Some of the employees in the suit said they previously had contracted COVID-19. As a result, the lawsuit claims, these plaintiffs say their “natural antibodies and immunity are greater than their vaccinated peers.”

“The city does not and cannot point to any evidence that vaccinated individuals have longer lasting or more complete immunity than those who have recovered from COVID,” they wrote in the complaint.

But studies have shown that the protection from natural antibodies generated during an infection can vary person-to-person, leaving some vulnerable to being infected again. Other studies have found that the amount of time that natural antibodies continue to provide protection also isn’t uniform.

The LAPD employees suing over the mandate are named in the lawsuit as Jason Burcham, Rodge Cayette, Michelle Lemons, Michael Puno, Susana Reynoso and Ana Fuentes.

Along with the city, the complaint names Mayor Eric Garcetti, LAPD Chief Michel Moore and City Administrative Officer Matthew Szabo as defendants.

In a statement Monday, City Attorney Mike Feuer called the lawsuit a “political statement.”

“It’s a lawsuit that I am confident we will win,” Feuer said. “The U.S. Supreme Court, and courts across the country, have upheld vaccination mandates by government and they’ve done so because they said the greater good compels it. The greater good compels this right now. This lawsuit is much more political statement than it is sound legal argument.”

An LAPD spokeswoman said the department does not comment on pending litigation.

Labor groups are still bargaining with the city over the ordinance. And the city extended its deadline for filing for an exemption, previously on Sept. 9, to Monday, Sept. 13.

The plaintiffs argue in the lawsuit that officers have been feeling increased pressure from commanders to get vaccinated. They alleged hundreds of officers submitted for medical exemptions in August, but that half of them were denied.

Studies of millions of people who have been vaccinated during the pandemic show that they are safe.

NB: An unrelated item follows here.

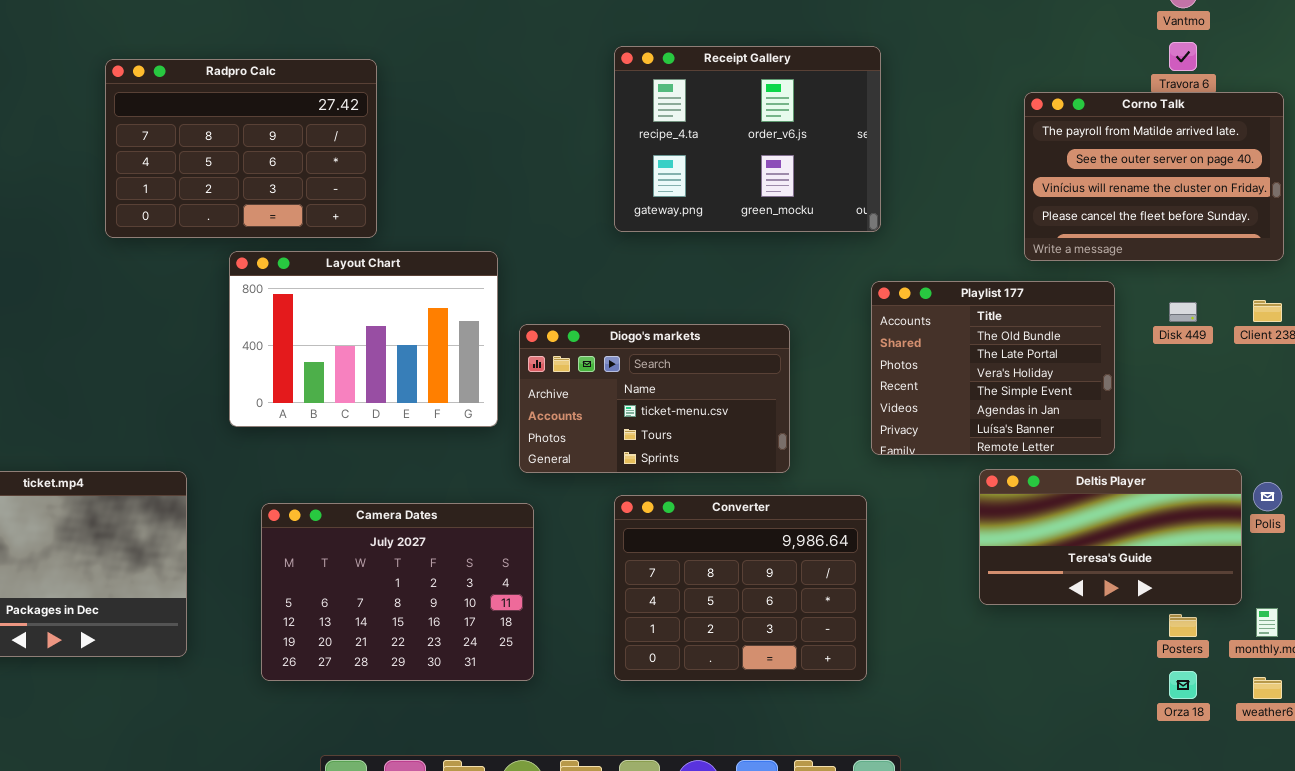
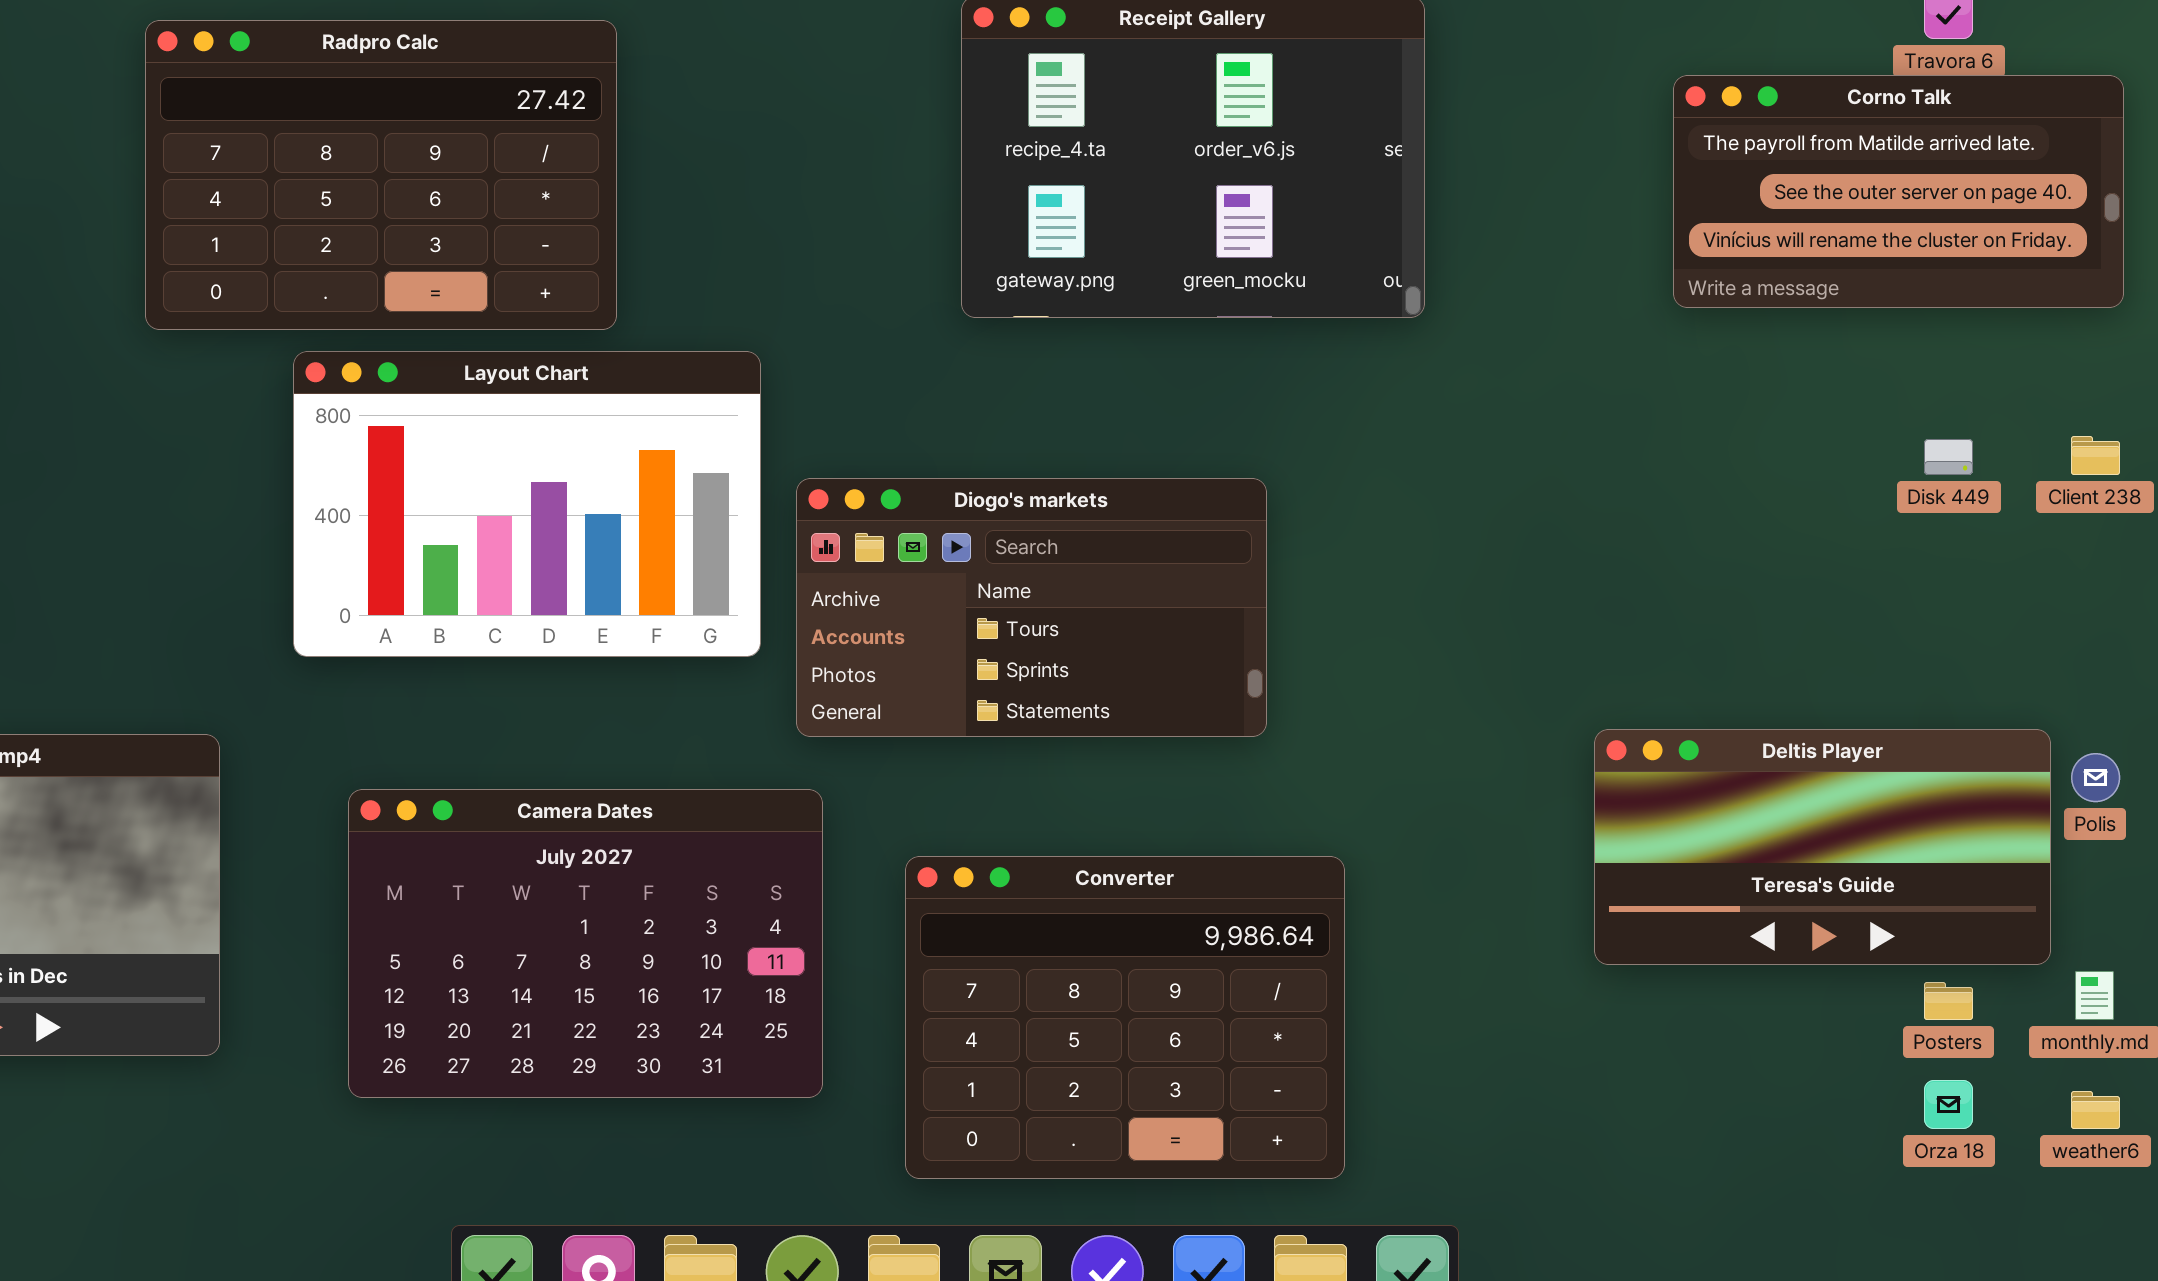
Radpro Calc: [105,59,377,238] -> [145,20,617,330], moved
Corno Talk: [1024,92,1284,261] -> [1673,75,2124,308], resized
Playlist 177: [871,281,1115,455] -> none, closed
Diogo's markets: [519,324,790,473] -> [796,478,1267,737], scrolled down 1 row
Converter: [614,495,867,681] -> [905,856,1345,1179], moved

The U.S. Food and Drug Administration approved Pfizer’s vaccine shot in August.

In the lawsuit, the employees said a commander during a roll call said the city was willing to “let go of the roughly 3,000 officers not vaccinated.” Other commanders were alleged to have called unvaccinated officers “unfit” for duty.

For months, LAPD has struggled to increase the vaccination rate among its officers, which lags behind the rate for the city of Los Angeles. Less than half of officers have been fully vaccinated as of September.

That’s despite 10 deaths among officers and civilian employees since the beginning of the pandemic in March 2020. Family members of other officers have also gotten sick and died.

In a meeting in late August, an outside attorney for the Los Angeles Police Protective League, the largest union for rank-and-file officers in LAPD, gave a presentation in which he said courts have “consistently upheld the right to mandate vaccines/testing when needed to protect public health,” according to a description of the meeting from a spokesman.

LAPPL is pushing for a vaccination program that would include weekly tests as an option for employees, modeled after similar programs enacted by the California state government and federal agencies.